- **Task directions**
Convert the material below into a numbered list with one line per item, skipping blank lines and omitting the pictures.

- **Dataset section**
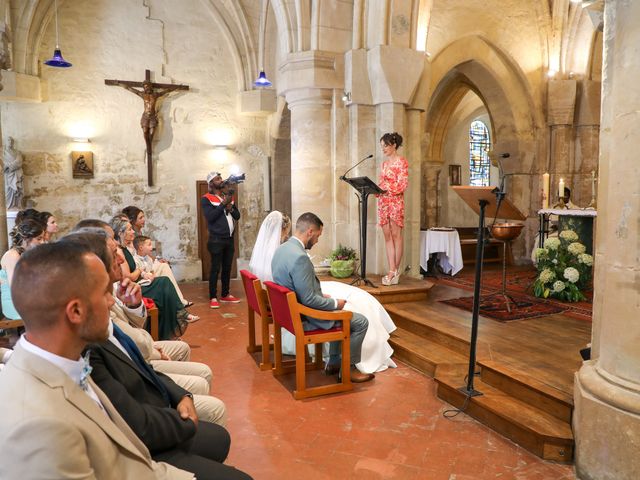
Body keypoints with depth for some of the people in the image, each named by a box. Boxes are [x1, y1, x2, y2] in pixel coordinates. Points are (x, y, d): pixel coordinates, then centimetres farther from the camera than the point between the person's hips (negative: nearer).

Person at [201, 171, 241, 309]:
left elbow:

- **Written response**
1. Body keypoints with depth for some of the people in the image, each named by a box. Boxes are [x1, y1, x2, y2] in pixel coordinates. Points are (x, y, d): pixel coordinates, then centimetres farther from the camera than the point between the person's hips (negative: nearer).
2. Person at [201, 171, 241, 309]:
3. left elbow:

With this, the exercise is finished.